Volume 75, Number 11 | August 3 - 9, 2005


ETERNAL PRESENCE: HANDPRINTS AND FOOTPRINTS IN BUDDHIST ART
The Rubin Museum of Art
150 W. 17th St.
Through Sep. 4, 212- 620-5000

Rubin Museum of Art

An exhibit of Himalayan region art, on display at the Rubin Museum of Art, includes “Handprint Mandala,” composed of distemper on cloth in 19th century Tibet.

Hands and feet in Buddhist art

The Rubin Museum provides a beautiful introduction to Asian traditions

By Stephen Mueller

The Rubin Museum is not familiar to many people. It is located in the building formerly occupied by Barney’s on 17th Street at Seventh Avenue. Its artistic mission is to show art from the Himalayan region. Built around a fantastic collection of primarily Tibetan art, the museums’ changing exhibitions explore the sources, themes and ramification of Tibetan—read Buddhist—art. So what was once a kind of temple of retail opportunity is now a kind of temple of spiritual opportunity.

Anyone who has seen Tibetan painting knows of its dynamic symmetry, wildly contrasting colors and wealth of symbols, signs and general combination of fury and serenity.

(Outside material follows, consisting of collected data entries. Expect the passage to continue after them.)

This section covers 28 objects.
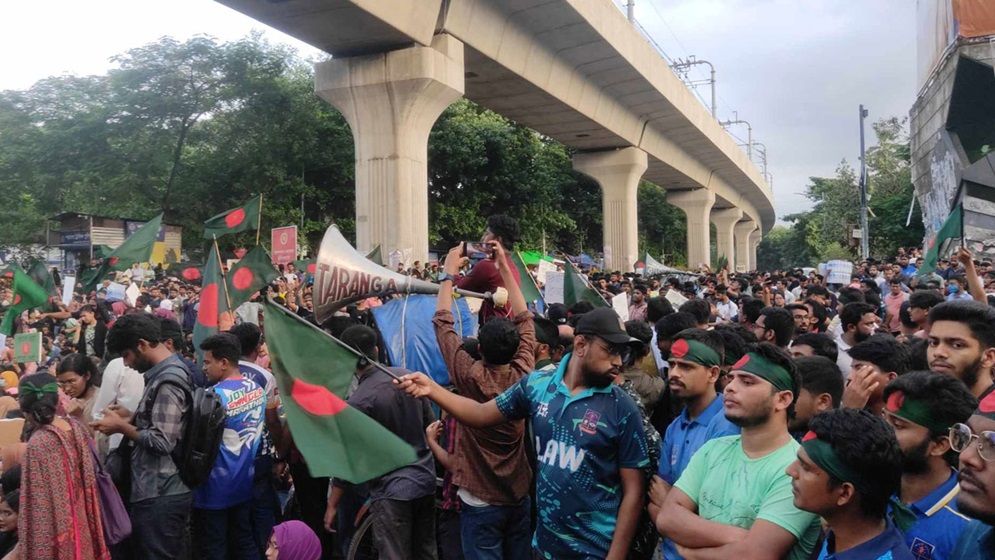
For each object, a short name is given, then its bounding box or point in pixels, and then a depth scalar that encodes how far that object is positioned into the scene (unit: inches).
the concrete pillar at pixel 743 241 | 2409.0
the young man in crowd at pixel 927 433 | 90.7
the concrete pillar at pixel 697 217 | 1450.5
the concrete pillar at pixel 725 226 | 1925.4
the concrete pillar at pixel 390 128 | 577.0
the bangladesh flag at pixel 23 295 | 356.5
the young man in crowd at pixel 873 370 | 129.6
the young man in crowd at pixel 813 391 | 122.6
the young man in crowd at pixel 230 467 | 163.9
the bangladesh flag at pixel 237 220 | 304.8
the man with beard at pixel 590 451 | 115.0
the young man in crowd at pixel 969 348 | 137.0
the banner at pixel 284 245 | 425.7
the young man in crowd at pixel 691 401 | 116.1
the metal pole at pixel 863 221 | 1201.0
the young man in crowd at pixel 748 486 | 88.2
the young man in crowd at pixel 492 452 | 143.6
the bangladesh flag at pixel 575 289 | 270.2
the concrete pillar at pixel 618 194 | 1007.0
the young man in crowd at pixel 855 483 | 79.6
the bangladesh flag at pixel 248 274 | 267.4
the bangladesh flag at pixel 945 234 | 346.6
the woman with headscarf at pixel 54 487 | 130.3
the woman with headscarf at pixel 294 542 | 156.3
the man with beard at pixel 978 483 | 70.6
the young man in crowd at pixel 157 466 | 148.4
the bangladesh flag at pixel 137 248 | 362.3
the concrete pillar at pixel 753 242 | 2826.3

That sounds like a mouthful but the experience is more like a mindful.

One of the current exhibitions at the Rubin focuses on the use of handprints and footprints in Asian painting and sculpture. The appearance of footprints in Buddhist art is a tradition that began in northern India based on relics or evidence of the historical Buddha and his teachings. Called Buddhapada, the use of the prints changed and spread to Tibet and eventually most of the rest of Buddhist Asia.

The show includes work from China, Sri Lanka, Burma, Japan and elsewhere. The intentions and uses of these paintings are many; some are objects of worship themselves. Others are meditation aides or historical paintings. The appearance of handprints spread and changed in a similar fashion.

One of the most beautiful segments of the show is a group of paintings that include hand and footprints accompanied by deities, lamas, saints (Bodhisattvas), Buddhas, landscapes and more. The color is dazzling; if you’re completely unfamiliar with Buddhist thought this show should inspire you to find out more. Even those not disposed to spiritual paths can benefit.

For us New Yorkers, the work acts as a reminder of the infinite compassion and love at the root of Buddhist thought. The Rubin Museum is cool and beautiful. A visit is an enriching way to spend some time.